* ASSIGNED TASK
Find every line in the records below that holds the word "true", and copy it out.

..........

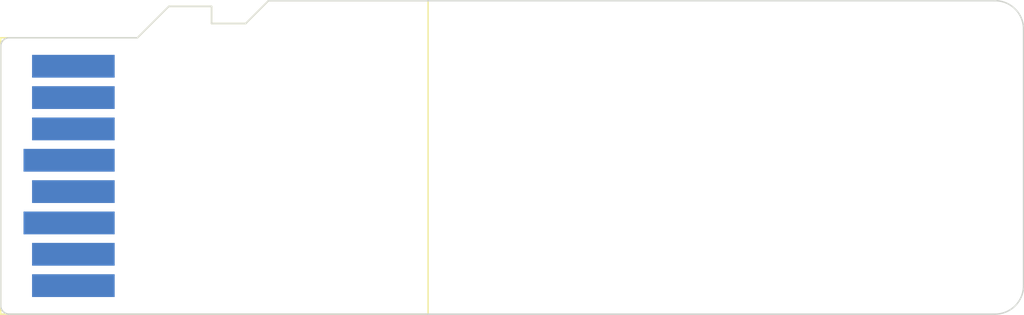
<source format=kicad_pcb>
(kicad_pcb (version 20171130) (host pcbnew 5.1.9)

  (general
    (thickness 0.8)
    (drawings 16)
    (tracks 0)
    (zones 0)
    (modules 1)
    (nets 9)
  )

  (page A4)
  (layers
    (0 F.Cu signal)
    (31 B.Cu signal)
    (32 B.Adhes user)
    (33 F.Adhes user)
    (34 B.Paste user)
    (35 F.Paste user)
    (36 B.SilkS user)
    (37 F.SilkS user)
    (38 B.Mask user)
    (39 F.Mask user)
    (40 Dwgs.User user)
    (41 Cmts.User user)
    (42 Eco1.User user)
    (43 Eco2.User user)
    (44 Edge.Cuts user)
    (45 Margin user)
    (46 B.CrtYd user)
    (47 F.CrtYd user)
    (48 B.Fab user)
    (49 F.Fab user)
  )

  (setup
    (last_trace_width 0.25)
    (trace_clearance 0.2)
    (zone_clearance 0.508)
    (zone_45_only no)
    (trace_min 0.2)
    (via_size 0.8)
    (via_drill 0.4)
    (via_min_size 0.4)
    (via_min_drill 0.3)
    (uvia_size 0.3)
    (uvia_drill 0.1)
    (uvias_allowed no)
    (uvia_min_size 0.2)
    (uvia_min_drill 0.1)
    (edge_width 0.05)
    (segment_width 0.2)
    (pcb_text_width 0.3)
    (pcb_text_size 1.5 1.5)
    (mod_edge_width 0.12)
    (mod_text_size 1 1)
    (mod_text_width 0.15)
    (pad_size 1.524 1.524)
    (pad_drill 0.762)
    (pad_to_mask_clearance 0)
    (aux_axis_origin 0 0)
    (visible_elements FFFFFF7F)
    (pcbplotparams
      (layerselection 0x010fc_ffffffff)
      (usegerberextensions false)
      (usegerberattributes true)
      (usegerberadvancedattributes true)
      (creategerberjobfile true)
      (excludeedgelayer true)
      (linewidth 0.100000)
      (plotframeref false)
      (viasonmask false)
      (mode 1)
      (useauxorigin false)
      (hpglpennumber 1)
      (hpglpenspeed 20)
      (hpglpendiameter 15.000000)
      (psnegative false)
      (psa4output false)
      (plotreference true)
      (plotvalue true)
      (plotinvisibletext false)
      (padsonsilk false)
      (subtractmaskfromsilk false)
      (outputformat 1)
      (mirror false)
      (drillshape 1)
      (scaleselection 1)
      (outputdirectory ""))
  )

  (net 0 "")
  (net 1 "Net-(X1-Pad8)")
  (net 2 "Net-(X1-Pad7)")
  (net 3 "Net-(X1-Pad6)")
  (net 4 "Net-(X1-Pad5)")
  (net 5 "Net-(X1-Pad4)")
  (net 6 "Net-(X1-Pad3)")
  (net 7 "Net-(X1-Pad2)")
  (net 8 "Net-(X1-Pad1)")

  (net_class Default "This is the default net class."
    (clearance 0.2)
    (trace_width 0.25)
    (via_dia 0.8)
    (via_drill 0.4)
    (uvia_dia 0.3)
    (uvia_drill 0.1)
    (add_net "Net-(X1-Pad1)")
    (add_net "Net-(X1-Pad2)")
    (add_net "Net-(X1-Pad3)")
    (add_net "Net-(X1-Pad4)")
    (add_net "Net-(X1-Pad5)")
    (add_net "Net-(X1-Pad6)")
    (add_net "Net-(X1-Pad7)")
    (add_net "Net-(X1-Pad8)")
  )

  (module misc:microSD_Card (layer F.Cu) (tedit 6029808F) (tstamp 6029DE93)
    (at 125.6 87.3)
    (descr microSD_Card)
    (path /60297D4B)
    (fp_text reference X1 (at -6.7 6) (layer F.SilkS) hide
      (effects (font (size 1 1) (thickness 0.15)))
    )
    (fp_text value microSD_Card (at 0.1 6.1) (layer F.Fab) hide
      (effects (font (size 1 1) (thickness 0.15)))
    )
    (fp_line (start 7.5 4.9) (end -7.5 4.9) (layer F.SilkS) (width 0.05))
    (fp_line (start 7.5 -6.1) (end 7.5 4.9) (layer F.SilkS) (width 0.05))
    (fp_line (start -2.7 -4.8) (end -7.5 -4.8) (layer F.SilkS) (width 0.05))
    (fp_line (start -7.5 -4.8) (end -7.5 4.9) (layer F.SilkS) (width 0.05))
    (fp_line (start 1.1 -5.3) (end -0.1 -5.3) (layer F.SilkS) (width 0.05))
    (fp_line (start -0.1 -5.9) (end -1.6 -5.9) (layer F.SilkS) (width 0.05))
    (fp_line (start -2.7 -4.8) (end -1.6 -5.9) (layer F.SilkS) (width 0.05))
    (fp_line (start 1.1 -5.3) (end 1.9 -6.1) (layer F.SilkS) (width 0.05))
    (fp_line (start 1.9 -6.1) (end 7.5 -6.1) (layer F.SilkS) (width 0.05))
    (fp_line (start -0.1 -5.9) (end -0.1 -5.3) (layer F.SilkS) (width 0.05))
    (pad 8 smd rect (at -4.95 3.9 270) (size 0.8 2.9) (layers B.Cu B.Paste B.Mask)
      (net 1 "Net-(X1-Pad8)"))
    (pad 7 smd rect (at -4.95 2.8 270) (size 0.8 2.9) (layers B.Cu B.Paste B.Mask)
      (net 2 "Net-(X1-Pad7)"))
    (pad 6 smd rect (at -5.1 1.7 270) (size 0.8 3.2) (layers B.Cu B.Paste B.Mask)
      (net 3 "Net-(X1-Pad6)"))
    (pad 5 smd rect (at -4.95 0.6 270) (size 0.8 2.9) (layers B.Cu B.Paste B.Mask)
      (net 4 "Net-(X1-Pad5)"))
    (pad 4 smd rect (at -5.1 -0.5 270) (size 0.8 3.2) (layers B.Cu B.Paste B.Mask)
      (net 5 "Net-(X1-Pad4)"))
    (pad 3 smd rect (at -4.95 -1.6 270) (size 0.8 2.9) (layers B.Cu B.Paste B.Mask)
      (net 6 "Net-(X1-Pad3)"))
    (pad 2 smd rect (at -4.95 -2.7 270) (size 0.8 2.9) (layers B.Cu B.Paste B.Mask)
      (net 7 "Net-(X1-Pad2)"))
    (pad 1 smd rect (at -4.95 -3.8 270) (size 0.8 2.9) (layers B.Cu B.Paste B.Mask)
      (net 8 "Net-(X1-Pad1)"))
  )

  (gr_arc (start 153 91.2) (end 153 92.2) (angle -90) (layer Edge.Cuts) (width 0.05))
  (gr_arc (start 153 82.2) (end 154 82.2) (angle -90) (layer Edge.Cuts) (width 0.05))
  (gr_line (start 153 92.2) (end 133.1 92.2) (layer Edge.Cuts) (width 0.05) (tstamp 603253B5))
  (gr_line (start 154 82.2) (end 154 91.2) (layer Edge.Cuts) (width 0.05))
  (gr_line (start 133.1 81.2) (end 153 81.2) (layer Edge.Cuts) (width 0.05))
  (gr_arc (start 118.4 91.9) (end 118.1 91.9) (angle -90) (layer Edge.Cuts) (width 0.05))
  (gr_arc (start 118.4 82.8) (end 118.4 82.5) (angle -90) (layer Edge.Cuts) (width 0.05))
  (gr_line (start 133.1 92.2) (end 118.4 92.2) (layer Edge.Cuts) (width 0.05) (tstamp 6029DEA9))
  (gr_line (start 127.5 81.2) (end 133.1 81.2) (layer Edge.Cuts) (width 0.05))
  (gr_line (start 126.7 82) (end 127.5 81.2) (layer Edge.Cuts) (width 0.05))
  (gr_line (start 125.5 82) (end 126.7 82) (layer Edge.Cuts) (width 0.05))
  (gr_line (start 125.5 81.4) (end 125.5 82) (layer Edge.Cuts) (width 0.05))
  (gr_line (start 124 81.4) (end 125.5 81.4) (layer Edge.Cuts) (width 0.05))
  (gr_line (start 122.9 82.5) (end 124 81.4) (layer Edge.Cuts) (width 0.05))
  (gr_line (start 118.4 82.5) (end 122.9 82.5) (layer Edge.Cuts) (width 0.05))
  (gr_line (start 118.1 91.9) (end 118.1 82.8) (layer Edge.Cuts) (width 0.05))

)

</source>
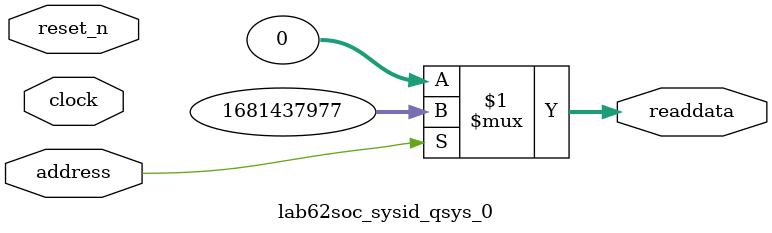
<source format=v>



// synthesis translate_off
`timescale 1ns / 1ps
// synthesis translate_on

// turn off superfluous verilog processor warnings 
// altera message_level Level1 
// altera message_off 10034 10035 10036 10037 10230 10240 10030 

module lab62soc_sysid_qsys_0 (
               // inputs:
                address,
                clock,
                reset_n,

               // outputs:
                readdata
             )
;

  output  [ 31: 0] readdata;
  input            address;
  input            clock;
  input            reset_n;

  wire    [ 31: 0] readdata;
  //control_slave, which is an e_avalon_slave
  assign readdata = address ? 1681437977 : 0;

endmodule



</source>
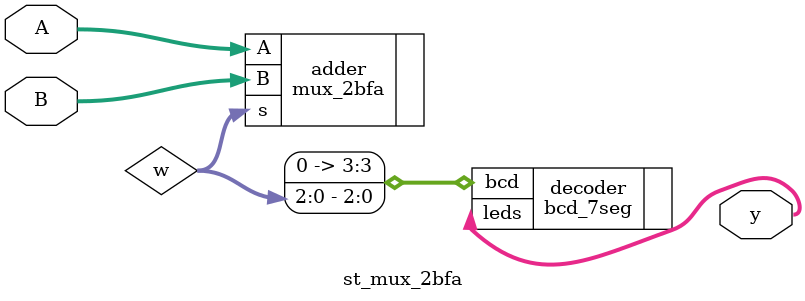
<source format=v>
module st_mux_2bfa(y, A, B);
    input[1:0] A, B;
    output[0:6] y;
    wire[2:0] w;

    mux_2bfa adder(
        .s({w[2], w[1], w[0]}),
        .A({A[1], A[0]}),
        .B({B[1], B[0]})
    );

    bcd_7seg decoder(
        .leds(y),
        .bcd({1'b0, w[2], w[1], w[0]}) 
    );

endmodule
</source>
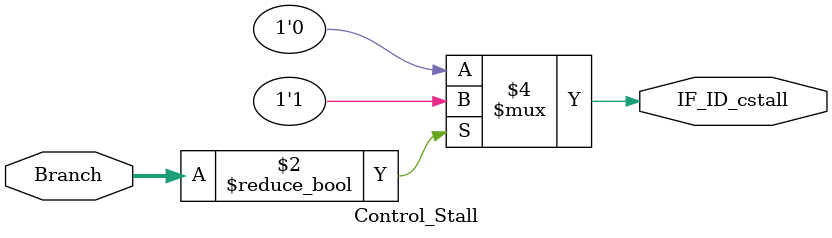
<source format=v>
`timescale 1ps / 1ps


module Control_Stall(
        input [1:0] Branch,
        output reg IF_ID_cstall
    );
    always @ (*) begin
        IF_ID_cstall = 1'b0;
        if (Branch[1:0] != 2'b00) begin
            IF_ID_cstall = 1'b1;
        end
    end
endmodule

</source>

..........

* FINISHED TASK
      (usegerberattributes true)
      (usegerberadvancedattributes true)
      (creategerberjobfile true)
      (excludeedgelayer true)
      (plotreference true)
      (plotvalue true)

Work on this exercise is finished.